→ **Written task 1**: Copy out the whole discussion of Cisco router performance, word for word.

→ **Excerpted text**:
════════

The trick is some of those additional features are better
optimized in more modern IOS releases (SRE, 15S). Quagmire.

Mark.

Haha, you remind me of PXF (although that was the NSE-100
and NSE-150).

Mark.

At 700-800 megabit/s aggregated througput (in+out), you're very clsoe to the max performance envelope of the G1. If you're going down this route, be prepared to purchase new hardware at short notice in case your traffic increases faster than you anticipated.

Cisco once implemented and released this feature to use the second core of the NPE-G1, most notably to manage the BRAS & en/decapsulations tasks for LAC/LNS/PTA (PPPoE, L2TP...), effectively offering such 1.6 factor.
It was called MPF, and was released in special 12.3-YM IOS (in 2004/2005 I guess).
The first core was still running "normal" IOS while the second core was running a dedicated microcode (acting as some sort of data plane).

However several features were not available, and it was quite buggy and unstable (unless you only used the very minimum features implemented in the MPF microcode: no MSS adjust, no ACL for PPP sessions...).
It was quickly deprecated anyway.
http://www.cisco.com/en/US/prod/collateral/routers/ps341/prod_end-of-life_notice0900aecd8067dd9f.html

Are you suggesting getting the default gateway from both providers or getting the full table from one and using the default as a backup on the other (7206)?

Thanks,

Whatever suits you best. Test and see. I'd just receive the full table
anyway but filter them out, letting only the default routes go into the
RIB. This should streamline your FIB. As I say, you lose outbound load
balancing and your redundancy becomes all-or-nothing, but you save a few
cycles.

Again, I wouldn't recommend any of this because of the drawbacks, but
along with other recommendations that others have made, like Turbo ACLs,
it may buy you some time.

════════

→ **Excerpted records**:

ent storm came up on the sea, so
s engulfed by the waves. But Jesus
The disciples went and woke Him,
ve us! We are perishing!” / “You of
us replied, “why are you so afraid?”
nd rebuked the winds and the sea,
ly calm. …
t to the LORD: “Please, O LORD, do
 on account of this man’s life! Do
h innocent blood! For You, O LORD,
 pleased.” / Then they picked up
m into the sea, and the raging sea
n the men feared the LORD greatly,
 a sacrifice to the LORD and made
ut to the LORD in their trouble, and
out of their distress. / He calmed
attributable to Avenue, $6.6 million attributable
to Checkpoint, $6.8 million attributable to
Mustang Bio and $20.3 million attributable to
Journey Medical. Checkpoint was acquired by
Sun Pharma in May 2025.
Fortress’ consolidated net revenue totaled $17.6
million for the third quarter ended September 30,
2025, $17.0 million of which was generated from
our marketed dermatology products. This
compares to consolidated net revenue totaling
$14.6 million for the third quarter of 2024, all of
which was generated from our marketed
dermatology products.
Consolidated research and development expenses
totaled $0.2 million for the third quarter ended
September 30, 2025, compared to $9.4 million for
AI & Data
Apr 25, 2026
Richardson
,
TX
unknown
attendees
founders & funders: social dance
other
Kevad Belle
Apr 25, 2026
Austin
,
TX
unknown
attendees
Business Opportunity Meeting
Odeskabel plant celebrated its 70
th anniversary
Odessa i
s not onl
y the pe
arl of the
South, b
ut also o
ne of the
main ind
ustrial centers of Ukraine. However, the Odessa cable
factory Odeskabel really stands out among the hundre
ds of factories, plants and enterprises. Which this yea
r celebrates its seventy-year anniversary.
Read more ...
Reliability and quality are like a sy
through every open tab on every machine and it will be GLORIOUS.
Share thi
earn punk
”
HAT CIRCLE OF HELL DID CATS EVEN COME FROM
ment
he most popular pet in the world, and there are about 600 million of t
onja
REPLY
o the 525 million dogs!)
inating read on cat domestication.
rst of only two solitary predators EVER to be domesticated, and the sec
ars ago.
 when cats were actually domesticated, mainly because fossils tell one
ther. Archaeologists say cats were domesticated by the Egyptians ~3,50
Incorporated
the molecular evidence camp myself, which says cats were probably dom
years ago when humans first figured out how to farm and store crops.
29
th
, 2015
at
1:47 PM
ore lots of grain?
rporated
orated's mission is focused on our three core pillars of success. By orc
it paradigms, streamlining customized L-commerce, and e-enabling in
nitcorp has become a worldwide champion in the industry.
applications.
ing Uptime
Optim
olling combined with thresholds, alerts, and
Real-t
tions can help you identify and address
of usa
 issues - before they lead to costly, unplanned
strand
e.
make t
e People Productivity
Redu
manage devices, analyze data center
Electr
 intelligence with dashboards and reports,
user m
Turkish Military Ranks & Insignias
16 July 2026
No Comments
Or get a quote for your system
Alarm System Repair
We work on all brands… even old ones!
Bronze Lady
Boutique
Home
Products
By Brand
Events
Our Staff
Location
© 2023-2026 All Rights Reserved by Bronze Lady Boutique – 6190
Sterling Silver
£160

════════

→ **Written task 2**: Count how many lines in the rows contain the string "Bronze", and reply with that number alone.

→ **Exercise answer 1**:
The trick is some of those additional features are better
optimized in more modern IOS releases (SRE, 15S). Quagmire.

Mark.

Haha, you remind me of PXF (although that was the NSE-100
and NSE-150).

Mark.

At 700-800 megabit/s aggregated througput (in+out), you're very clsoe to the max performance envelope of the G1. If you're going down this route, be prepared to purchase new hardware at short notice in case your traffic increases faster than you anticipated.

Cisco once implemented and released this feature to use the second core of the NPE-G1, most notably to manage the BRAS & en/decapsulations tasks for LAC/LNS/PTA (PPPoE, L2TP...), effectively offering such 1.6 factor.
It was called MPF, and was released in special 12.3-YM IOS (in 2004/2005 I guess).
The first core was still running "normal" IOS while the second core was running a dedicated microcode (acting as some sort of data plane).

However several features were not available, and it was quite buggy and unstable (unless you only used the very minimum features implemented in the MPF microcode: no MSS adjust, no ACL for PPP sessions...).
It was quickly deprecated anyway.
http://www.cisco.com/en/US/prod/collateral/routers/ps341/prod_end-of-life_notice0900aecd8067dd9f.html

Are you suggesting getting the default gateway from both providers or getting the full table from one and using the default as a backup on the other (7206)?

Thanks,

Whatever suits you best. Test and see. I'd just receive the full table
anyway but filter them out, letting only the default routes go into the
RIB. This should streamline your FIB. As I say, you lose outbound load
balancing and your redundancy becomes all-or-nothing, but you save a few
cycles.

Again, I wouldn't recommend any of this because of the drawbacks, but
along with other recommendations that others have made, like Turbo ACLs,
it may buy you some time.

→ **Exercise answer 2**: 2